Where is the Turkish Syriza?

In the fourth in our series in response to the Greek elections, Ozan Nadir Alakavuklar, lecturer in the School of Management at Massey University in New Zealand, discusses the prospects for a Turkish Syriza and the current state of the left in Turkey. Click here, here and here for the first, second and third parts in this series.

While Turkey has experienced authoritarian neoliberal policies for a while, particularly following the 2011 elections, in Greece (which Turkey has a long history of conflicts and tensions, but cooperation as well) a radical left party came to the power. Syriza’s win created a new wave of excitement in Europe (a spectre haunting in Europe (again?)) and in Turkey, too. I would like to reflect and think on what Syriza’s win could mean for Turkey. Could there be a Turkish Syriza even though the context is quite different? Where can we see ‘the hope’ in Turkey?

A simple comparison of history of two countries may bring lots of details to talk about. One may refer to tradition of the left in Greece, resistance to the Nazi occupation, the impact of the Communist Party in the society, membership of the European Union or the low threshold in the elections for getting seats in parliament. When it comes to Turkey, one can talk about how the left was suppressed for years as a part of the Cold War discourse, military coups in the political scene, the role of the state in terms of showing its stick mostly to the left rather than right and the 10% threshold in elections since 1980 military coup. We can add that the only legal socialist party in the history of the Turkish Parliament, with a multi-party system since 1946, was the Workers’ Party of Turkey (Türkiye İşçi Partisi), which got 15 seats in the election of 1965 and was then banned in 1971 following the military coup. It is hardly fair to say that there are no left movements in Turkey, there have always been; however, the social, cultural and historical realities were not very welcoming to leftist ideas and the Turkish left has not been immune to the global discussions shaping left movements in the world following the neoliberal wave of 1980s. Even though the ideals are alive, the impact of these ideals over the society is quite limited and there is still a question mark over how to create an impact.

Apparently, there is a history in Greece that rewarded the efforts of Syriza in addition to effective reaction of people to austerity measures. Now we watch Syriza carefully and closely regarding their attitude to the global capital, the European Union and neoliberalism. They have a responsibility, not just to Greeks but also to global left, in terms of showing to the world that alternatives to capitalism may be possible. In addition to Latin American experiments of left, we now wonder what the Greek experiment in Europe will be like (as discussed in the previous articles in this series). They already announced some radical changes which were somewhat unthinkable before; yet it is still of concern how the EU and global capital will respond to this. It will take a matter of time to see where their promises will land Greece and our hopes, while we also have an eye on Spain’s Podemos for another possibility of alternative in Europe.

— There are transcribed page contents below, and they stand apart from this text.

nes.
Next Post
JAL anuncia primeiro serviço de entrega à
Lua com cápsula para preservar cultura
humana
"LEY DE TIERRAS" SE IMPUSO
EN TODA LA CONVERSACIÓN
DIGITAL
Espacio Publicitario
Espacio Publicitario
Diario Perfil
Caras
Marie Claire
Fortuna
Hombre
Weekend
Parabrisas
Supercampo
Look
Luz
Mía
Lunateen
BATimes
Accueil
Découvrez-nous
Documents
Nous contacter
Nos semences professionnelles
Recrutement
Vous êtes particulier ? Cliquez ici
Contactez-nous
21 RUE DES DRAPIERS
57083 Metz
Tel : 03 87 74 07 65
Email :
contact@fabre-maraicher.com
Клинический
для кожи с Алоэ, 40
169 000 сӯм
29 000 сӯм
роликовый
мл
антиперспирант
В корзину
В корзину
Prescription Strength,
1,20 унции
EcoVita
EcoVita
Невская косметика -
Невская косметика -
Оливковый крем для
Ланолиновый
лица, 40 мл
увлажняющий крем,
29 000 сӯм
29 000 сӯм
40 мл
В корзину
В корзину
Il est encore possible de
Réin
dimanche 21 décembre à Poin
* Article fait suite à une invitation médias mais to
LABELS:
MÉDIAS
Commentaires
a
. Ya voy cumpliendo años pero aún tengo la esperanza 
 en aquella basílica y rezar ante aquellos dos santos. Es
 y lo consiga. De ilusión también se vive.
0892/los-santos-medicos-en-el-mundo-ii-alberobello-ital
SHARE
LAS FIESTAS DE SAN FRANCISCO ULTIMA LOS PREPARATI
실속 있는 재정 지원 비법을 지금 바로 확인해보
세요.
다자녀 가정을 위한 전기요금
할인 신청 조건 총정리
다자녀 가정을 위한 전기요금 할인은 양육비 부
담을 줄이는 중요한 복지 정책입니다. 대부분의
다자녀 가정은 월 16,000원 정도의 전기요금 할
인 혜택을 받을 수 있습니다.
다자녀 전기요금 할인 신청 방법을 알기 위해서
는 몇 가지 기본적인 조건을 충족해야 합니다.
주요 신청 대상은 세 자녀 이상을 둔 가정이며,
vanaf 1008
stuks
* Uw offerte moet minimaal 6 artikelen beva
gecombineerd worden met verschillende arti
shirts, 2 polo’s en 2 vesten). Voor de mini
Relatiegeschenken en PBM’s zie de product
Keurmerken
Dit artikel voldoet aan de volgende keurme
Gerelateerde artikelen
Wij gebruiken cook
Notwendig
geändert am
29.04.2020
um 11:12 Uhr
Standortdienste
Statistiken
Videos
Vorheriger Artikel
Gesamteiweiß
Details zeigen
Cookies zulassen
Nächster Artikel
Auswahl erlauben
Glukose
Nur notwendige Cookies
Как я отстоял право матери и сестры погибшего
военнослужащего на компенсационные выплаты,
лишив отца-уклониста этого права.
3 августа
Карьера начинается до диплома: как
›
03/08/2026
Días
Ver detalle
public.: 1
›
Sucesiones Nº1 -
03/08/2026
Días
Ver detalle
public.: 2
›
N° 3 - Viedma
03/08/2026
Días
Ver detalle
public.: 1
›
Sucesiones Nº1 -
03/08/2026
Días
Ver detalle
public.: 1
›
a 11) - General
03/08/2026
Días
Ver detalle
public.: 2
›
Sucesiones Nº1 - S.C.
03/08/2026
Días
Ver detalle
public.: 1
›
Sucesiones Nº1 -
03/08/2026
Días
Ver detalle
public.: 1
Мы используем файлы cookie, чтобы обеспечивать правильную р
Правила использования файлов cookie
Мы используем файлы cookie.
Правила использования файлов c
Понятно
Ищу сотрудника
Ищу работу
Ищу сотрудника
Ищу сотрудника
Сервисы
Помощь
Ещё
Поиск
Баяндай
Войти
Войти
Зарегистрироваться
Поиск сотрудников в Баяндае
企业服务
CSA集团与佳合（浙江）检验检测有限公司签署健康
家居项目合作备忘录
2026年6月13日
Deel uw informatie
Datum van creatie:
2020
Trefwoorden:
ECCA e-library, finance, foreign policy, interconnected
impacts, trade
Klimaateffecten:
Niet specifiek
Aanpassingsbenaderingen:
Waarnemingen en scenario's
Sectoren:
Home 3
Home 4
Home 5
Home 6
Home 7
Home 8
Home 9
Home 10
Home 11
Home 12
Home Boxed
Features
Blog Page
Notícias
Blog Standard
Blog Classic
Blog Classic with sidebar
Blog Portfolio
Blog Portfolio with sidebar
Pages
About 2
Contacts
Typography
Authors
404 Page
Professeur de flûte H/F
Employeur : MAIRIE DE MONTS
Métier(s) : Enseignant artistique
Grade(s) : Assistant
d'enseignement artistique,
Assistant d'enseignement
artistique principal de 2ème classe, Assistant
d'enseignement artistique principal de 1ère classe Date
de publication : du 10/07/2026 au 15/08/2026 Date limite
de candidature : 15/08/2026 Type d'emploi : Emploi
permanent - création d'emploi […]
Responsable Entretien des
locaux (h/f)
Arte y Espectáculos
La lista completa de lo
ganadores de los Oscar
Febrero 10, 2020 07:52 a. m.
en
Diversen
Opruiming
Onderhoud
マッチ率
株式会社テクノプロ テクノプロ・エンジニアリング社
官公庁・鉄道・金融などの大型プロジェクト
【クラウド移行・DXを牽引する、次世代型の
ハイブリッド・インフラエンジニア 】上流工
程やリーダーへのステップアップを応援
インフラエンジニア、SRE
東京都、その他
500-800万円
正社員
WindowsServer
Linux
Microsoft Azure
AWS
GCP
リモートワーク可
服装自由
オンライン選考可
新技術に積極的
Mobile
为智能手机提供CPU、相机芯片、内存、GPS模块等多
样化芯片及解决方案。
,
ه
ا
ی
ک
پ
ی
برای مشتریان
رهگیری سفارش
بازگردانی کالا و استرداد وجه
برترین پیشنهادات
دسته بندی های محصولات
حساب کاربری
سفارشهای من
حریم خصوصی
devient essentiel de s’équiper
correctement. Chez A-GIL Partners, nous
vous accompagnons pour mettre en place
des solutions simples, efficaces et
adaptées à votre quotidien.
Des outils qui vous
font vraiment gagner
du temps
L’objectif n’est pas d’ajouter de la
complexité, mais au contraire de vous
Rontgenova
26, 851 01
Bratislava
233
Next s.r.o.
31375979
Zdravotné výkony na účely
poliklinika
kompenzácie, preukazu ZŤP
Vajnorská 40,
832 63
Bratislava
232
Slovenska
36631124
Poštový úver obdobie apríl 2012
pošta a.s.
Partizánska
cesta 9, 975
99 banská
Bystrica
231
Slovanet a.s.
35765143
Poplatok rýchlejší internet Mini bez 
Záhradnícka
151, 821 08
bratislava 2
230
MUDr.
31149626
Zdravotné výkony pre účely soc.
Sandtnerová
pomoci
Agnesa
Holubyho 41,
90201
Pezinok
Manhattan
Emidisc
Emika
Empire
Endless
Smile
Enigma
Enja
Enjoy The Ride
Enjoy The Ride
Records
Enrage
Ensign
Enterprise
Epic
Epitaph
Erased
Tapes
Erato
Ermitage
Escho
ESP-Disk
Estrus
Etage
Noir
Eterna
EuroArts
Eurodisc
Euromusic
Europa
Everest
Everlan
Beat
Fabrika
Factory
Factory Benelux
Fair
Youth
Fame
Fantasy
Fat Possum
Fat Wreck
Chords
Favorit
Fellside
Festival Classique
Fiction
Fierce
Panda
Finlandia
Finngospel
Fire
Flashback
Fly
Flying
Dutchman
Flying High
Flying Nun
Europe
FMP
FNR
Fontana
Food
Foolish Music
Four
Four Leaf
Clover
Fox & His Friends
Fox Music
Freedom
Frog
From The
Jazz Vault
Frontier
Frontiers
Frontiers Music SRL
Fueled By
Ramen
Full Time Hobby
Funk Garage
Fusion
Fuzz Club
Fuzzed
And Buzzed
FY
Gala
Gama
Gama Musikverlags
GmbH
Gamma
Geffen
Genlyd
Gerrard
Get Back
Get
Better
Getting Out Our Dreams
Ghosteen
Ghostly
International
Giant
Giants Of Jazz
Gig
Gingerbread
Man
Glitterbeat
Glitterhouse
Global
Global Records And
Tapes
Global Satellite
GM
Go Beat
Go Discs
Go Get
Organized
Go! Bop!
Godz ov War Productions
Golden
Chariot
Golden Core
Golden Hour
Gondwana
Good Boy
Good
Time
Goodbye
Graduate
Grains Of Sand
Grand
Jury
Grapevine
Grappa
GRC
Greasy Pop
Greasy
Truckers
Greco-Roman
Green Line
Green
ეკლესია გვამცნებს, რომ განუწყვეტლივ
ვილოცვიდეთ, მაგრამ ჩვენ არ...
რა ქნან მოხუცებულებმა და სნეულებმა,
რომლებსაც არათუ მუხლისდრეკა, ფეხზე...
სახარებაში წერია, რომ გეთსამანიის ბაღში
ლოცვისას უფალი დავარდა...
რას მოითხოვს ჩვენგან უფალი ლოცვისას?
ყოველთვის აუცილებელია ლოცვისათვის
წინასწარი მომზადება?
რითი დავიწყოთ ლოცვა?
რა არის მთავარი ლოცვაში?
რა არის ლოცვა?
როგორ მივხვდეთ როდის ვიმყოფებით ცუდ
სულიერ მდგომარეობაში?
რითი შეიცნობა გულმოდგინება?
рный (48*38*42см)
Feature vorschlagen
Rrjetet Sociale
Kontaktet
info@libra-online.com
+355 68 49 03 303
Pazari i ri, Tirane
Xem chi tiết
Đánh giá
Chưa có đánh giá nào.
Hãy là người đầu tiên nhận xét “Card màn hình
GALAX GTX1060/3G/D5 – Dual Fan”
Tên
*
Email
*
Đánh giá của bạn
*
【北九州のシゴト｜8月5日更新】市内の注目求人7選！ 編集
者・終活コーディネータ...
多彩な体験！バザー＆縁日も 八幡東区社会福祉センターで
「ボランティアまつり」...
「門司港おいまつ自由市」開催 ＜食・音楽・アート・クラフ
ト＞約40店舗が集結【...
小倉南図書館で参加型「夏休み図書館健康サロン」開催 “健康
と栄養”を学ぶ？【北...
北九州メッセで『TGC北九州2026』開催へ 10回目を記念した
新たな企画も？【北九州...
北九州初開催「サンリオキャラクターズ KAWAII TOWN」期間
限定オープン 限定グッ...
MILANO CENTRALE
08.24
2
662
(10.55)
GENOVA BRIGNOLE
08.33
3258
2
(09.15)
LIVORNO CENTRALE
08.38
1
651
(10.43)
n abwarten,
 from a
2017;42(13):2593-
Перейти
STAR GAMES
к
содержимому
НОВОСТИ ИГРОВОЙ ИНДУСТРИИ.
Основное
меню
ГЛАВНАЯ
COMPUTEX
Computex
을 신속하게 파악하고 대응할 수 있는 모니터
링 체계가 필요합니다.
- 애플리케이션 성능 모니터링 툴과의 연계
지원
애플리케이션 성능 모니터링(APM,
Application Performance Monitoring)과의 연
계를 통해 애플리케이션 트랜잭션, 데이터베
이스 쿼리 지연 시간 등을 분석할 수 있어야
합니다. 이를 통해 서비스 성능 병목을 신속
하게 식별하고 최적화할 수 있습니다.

In the other side of the Aegean Sea, in Turkey, left parties – from radical to social democrats – have been questioning what can be learned from the Syriza’s win. Some movements and parties already associated themselves with the model of Syriza; yet this is highly questionable considering the peculiar historical, economic, social and cultural differences. While Turkey does not experience a visible economic crisis (yet), proposal for the presidential system and the limits of power which might be given to President Recep Tayyip Erdogan are open to debate. In such a context where the democracy of Turkey is tested, if the key is ‘the hope’ then this hope already showed its shining face for Turkey in June 2013 with Taksim Gezi revolts. It was the moment when particularly the young people, who met in similarities rather than differences, exclaimed ‘that is enough’ in the face of the AKP government. That is enough: we do not want your authoritarian intervention to our private lives; we are not happy with your destruction of the nature and history for the sake of neoliberal gentrification projects; we do not want to live a life led by imposed conservative-religious values; we want our politics back and not determined by you. It is not clear to what extent these similarities will bring people together for the future, but it was obvious in the case of Gezi Revolt that people can get politicized and mobilized against authoritarianism and neoliberalism in a broader sense.

The Gezi park protests in Istanbul could lead to the realignment of the Turkish left. Source:  http://mstyslav-chernov.com/ Creative Commons Attribution License

The Gezi park protests in Istanbul could lead to the realignment of the Turkish left. Source: http://mstyslav-chernov.com/ Creative Commons Attribution License

Each country has its own peculiarities, and Syriza is a very good example of organizing such local dynamics and meeting the demands of the Greek society. This is probably what Turkish left has been trying for years despite all the negatives. We now would like to believe Gezi Revolt and its legacy might be an opportunity to turn these negatives into positives and build up a new Turkish model based on Syriza. If we need to talk about hope in Turkey, then the ‘spirit of Gezi’ should lead the way: being diverse but meeting for the commons; being critical to each other but remembering what the real problem is; eventually fighting for democracy against authoritarian neoliberalism. This is not an easy path to take and it is not clear how this legacy may turn into political will (with the recent efforts of some movements), but, at least, now we have a ‘hope’ and a very close new experience on the other side of the sea.